Thrown Down (Made in Jersey #2)(9)



When, not if. She’d really been stripped of all her faith in him. “I can just be a friend.” He would have said anything in that moment to avoid seeing River cry. Anything. And it was too soon to let her know he wasn’t going any damn where. As soon as he’d left the church this morning, he’d called his employer and given notice.

“A friend,” River repeated, her brow furrowing. “I want to say no, but…I can’t imagine never knowing her. I hate being the one standing between you and the best part of my life.”

“I know that, doll,” he managed through his tightening throat. “I know.”

She rolled her lips inward, wetting them. “I just need to think about it.”

His fingers shook with the need to tuck a stray blonde hair back into her ponytail, so he shoved them into his jeans. “All right. You know where I’m staying.”

Blue eyes went wide. “The motel?”

“There’s only one in town,” Vaughn returned softly, loathing the haunted quality of her voice. “I’m not in our room, though.”

“Our room.” She sounded distant, her attention on something invisible over his shoulder. “I went back there once, when I was pregnant with Marcy. It sort of…I don’t know. I felt you in the room. I assumed you would just know about the baby after I’d been there. Isn’t that dumb?”

An invisible rope tried to rip his heart out through his mouth. Especially when River seemed to realize what she’d said out loud, both of her cheeks flaming bright pink.

“No,” he said hoarsely. “No, that wasn’t dumb.
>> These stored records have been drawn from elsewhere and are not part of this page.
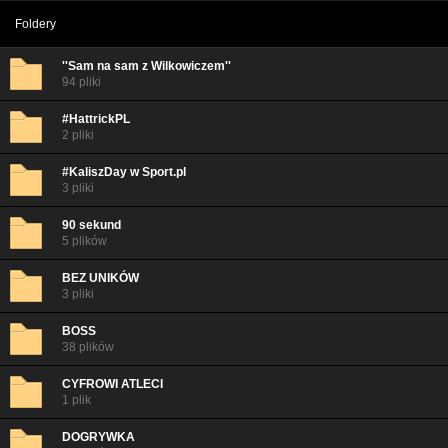
Foldery
''Sam na sam z Wilkowiczem''
94 pliki
#HattrickPL
2 pliki
#KaliszDay w Sport.pl
3 pliki
90 sekund
5 plików
BEZ UNIKÓW
3 pliki
BOSS
38 plików
CYFROWI ATLECI
1 plik
DOGRYWKA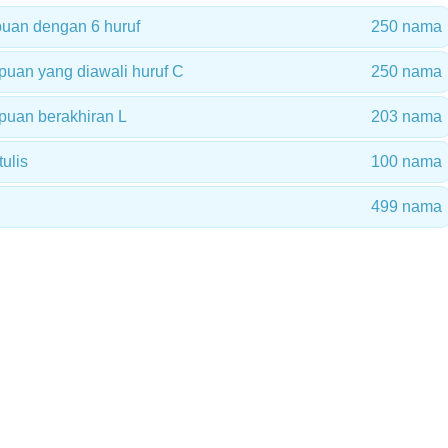
uan dengan 6 huruf
250 nama
uan yang diawali huruf C
250 nama
uan berakhiran L
203 nama
ulis
100 nama
499 nama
You’ve never done anything dumb in your life, except getting hooked up with me.”

She gave him that reproving look he remembered so well. The one that had always flipped his self-loathing on its head because at least River saw his worth. But it must have been muscle memory or reflex, since it faded from her features just as quickly as it appeared. “I…” She visibly shook herself, moving around to the car’s driver side and opening the door. “I have a picture. Of Marcy. That’ll have to be enough for now.”
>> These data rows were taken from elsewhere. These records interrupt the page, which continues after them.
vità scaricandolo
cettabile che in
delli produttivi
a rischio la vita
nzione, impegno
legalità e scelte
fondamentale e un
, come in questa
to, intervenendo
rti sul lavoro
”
Pulse pounding in his ears, Vaughn watched through the windshield as she lifted the console compartment and took something out. When she climbed back out of the car, Vaughn had moved without realizing it to meet her.

And when River placed the photograph in Vaughn’s hand, the ground shifted beneath his feet.
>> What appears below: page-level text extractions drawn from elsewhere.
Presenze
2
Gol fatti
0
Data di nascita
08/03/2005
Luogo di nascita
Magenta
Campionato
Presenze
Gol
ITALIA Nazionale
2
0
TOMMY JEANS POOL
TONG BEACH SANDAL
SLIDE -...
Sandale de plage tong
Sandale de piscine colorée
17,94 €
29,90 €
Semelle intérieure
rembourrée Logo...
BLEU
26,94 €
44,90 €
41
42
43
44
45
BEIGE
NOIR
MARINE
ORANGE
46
Don’t cry. God, whatever you do, don’t cry.

This couldn’t be the monumental moment she wanted it to be. Maybe if Vaughn had come back to Hook when she was pregnant, or when Marcy had been an infant, River could have allowed this moment, this presenting of a child’s image to her father for the first time, to mean something important. But it was far too late now. She’d wept her tears and pined for Vaughn’s return. She’d seen the bottom of despair, and it was a painful, lonesome place.

But, God, Vaughn made it hard not to react with her entire shipwrecked soul. His eyebrows went up, breath hitching once before coming out in a huge rush, fluttering the edges of the picture, in which Marcy was dressed like a pumpkin for Halloween. He shook his head, like maybe until that moment, he hadn’t really believed they’d created a tiny human being together.

Vaughn let the picture fall to his thigh, the opposite hand coming up to drag down his open mouth. “Ah, doll. She looks just like you.” He tried to clear his throat, but it was obvious from his voice he hadn’t succeeded. His boots scuffed on the black pavement as he paced away and returned. “Christ, River. We had a baby?”

His words sent her back to the day she’d gone into labor, the way she’d gotten through the ordeal by imagining him there, substantial and reassuring. Real. “Yes.” She had to look away from the gravity in his eyes before it sucked her in. “We made a baby.” In her periphery, River saw Vaughn lift the photograph again. She knew every detail he took in. Knew that while Marcy took after her, she’d inherited Vaughn’s devilish smile. “You can hang on to that. I have to go back—”

Vaughn entered her personal space without warning, bringing River’s back up against the car, dropping her pulse into a tumultuous downbeat. His bottomless brown eyes ran over her face, intense, so intense. Which she might have been able to resist, if it weren’t for the vulnerability lurking in their depths. “What was it like?” His attention drifted down to the space between them, that regard burning her alive. “Did you…have an easy time, Riv?”

His tortured tone pinned her to the car, rendered her feet incapable of carrying her away. “She was a C-section.” A need to ease the pressure in her throat had River trying for levity. “I have an ugly scar now. I’m not your flawless class president anymore.”

Vaughn crowded closer. So close she could feel his breath pelting her lips. Had his hand just grazed her hip? “Let me see it.”

River’s head was too busy spinning to make sense of his request. He’s touching me. He’s touching me. “See what?”

She almost moaned when his knuckle traced down her belly. “Show me the scar.” They met eyes when his hand slowly flattened on her stomach, his thumb applying just a bare amount of pressure, but it might as well have been a full body rub the way her senses went crazy, and crazier still when his upper lip grazed hers. “It’s too late for me to be there for you. It’s so f*cking late, doll. But I need to see what you went through. I need to pretend for just a second that I was a part of it.”